▸ Exercise:
Reproduce the listing lines between the line holding "увеличивает риск развития тромбообразования" and the line holding "CZ821252895", inclusive, leaving out the pictures.

===== Provided data

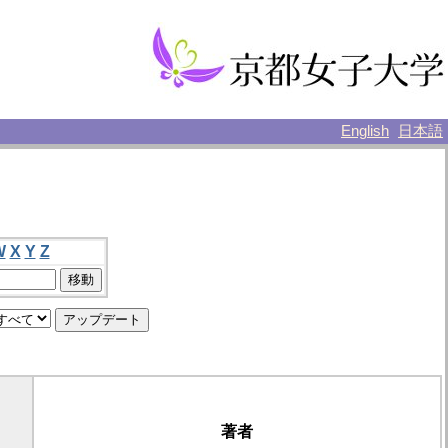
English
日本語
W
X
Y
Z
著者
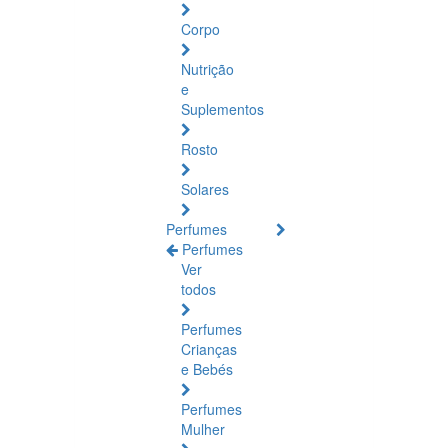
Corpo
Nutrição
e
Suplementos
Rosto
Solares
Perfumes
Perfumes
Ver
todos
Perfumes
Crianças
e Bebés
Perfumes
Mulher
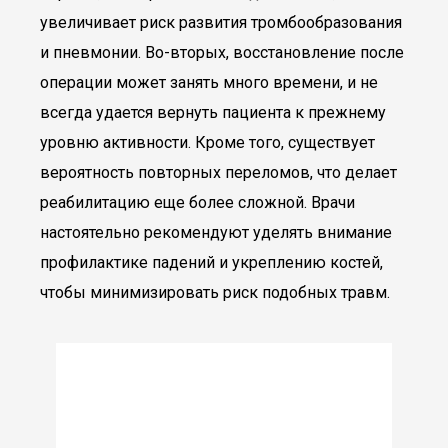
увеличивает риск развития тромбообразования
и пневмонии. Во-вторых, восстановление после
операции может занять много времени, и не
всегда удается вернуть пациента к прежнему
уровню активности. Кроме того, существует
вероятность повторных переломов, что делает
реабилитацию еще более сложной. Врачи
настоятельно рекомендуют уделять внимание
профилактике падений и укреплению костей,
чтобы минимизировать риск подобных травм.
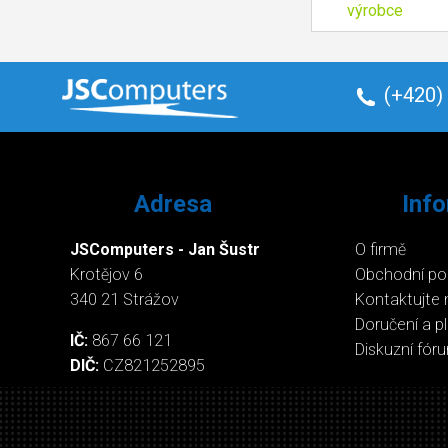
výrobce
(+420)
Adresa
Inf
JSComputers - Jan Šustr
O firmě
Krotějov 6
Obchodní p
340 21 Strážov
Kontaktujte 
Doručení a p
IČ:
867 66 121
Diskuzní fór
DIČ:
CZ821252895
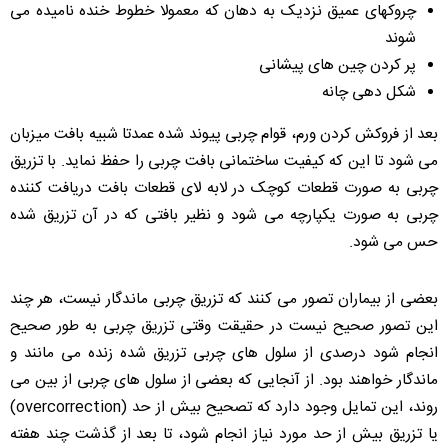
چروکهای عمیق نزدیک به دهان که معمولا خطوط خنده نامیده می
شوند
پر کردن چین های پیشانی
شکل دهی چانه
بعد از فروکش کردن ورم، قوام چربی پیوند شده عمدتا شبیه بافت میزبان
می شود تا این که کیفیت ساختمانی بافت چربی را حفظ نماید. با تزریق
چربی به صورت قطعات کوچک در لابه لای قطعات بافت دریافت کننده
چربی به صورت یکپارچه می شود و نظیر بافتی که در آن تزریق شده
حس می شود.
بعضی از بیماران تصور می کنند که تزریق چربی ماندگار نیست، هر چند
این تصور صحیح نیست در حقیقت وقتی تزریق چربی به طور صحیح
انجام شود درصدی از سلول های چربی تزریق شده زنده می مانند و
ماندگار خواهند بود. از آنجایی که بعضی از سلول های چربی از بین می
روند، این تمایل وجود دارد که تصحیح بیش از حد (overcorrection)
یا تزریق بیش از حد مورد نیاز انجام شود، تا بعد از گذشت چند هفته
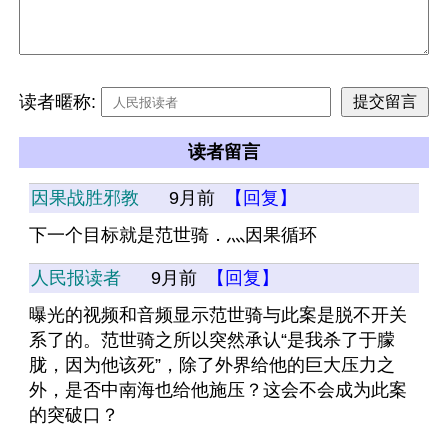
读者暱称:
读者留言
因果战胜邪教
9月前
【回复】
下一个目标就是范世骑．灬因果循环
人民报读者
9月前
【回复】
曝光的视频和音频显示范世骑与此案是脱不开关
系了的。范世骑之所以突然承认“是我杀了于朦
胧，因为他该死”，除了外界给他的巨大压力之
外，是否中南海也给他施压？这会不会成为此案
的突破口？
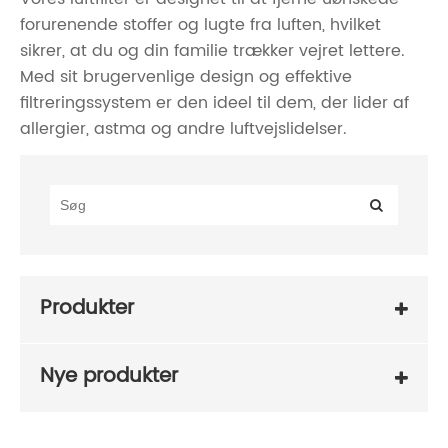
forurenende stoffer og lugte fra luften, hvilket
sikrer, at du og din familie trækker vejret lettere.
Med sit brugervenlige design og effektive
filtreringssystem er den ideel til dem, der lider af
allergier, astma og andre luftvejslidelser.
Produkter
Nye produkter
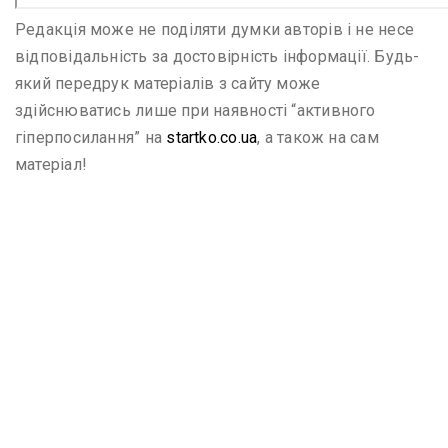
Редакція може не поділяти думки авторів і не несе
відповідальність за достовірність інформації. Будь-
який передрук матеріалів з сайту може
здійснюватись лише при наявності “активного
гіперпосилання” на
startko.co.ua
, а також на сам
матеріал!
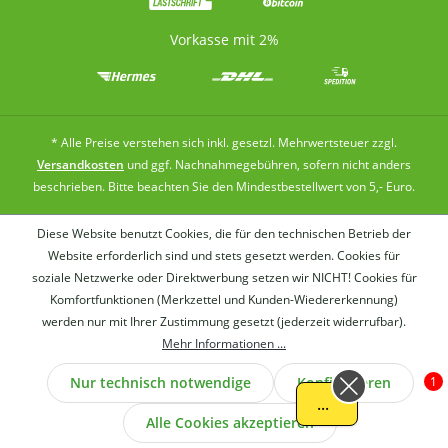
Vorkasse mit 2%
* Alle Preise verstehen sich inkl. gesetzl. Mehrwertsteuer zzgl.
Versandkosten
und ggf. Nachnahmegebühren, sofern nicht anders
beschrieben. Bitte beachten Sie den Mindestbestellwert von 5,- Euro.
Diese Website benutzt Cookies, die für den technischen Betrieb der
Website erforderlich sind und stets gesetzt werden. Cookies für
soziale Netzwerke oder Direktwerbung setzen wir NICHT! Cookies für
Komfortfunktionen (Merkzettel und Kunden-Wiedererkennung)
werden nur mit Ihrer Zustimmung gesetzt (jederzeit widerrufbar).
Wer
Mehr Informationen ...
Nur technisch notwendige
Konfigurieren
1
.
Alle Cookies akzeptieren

==========
===== Provided data

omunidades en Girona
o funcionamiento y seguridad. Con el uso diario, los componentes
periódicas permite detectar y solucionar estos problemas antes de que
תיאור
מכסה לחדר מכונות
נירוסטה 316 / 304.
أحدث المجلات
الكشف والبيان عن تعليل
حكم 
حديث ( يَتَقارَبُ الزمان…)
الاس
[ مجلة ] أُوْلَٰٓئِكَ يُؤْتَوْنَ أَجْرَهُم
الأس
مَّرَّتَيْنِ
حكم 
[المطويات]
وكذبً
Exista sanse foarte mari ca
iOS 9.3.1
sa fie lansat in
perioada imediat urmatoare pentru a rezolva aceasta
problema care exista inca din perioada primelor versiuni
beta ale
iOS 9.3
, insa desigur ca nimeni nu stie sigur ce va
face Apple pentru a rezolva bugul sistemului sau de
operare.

==========
===== Provided data

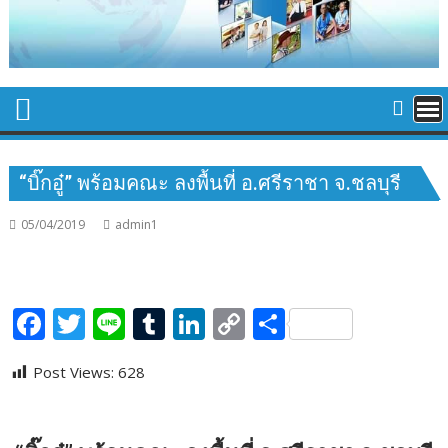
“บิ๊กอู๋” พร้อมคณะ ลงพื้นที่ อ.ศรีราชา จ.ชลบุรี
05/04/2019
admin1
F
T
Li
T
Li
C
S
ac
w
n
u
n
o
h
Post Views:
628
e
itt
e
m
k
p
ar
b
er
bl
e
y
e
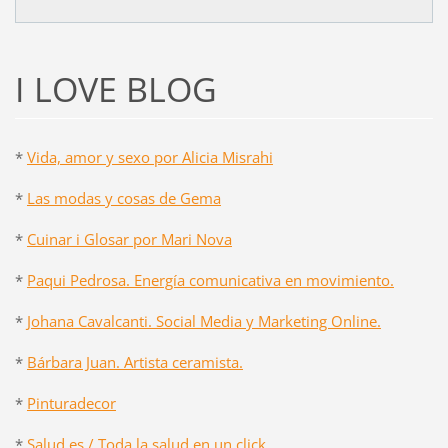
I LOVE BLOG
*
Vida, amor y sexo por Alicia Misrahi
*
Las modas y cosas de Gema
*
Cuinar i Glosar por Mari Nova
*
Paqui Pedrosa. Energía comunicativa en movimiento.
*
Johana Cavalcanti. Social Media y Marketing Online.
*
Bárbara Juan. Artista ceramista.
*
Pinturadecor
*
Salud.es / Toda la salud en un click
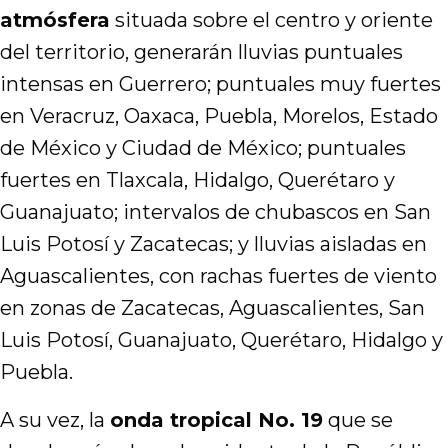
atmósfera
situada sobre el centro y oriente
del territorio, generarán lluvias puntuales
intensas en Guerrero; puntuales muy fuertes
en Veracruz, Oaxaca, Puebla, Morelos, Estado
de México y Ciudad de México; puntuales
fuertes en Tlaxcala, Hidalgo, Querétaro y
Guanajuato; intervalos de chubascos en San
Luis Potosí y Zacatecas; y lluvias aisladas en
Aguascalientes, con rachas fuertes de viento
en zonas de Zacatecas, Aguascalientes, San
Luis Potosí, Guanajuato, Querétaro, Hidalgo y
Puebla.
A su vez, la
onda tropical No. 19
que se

==========

▸ Output of the task:
увеличивает риск развития тромбообразования
и пневмонии. Во-вторых, восстановление после
операции может занять много времени, и не
всегда удается вернуть пациента к прежнему
уровню активности. Кроме того, существует
вероятность повторных переломов, что делает
реабилитацию еще более сложной. Врачи
настоятельно рекомендуют уделять внимание
профилактике падений и укреплению костей,
чтобы минимизировать риск подобных травм.
výrobce
(+420)
Adresa
Inf
JSComputers - Jan Šustr
O firmě
Krotějov 6
Obchodní p
340 21 Strážov
Kontaktujte 
Doručení a p
IČ:
867 66 121
Diskuzní fór
DIČ:
CZ821252895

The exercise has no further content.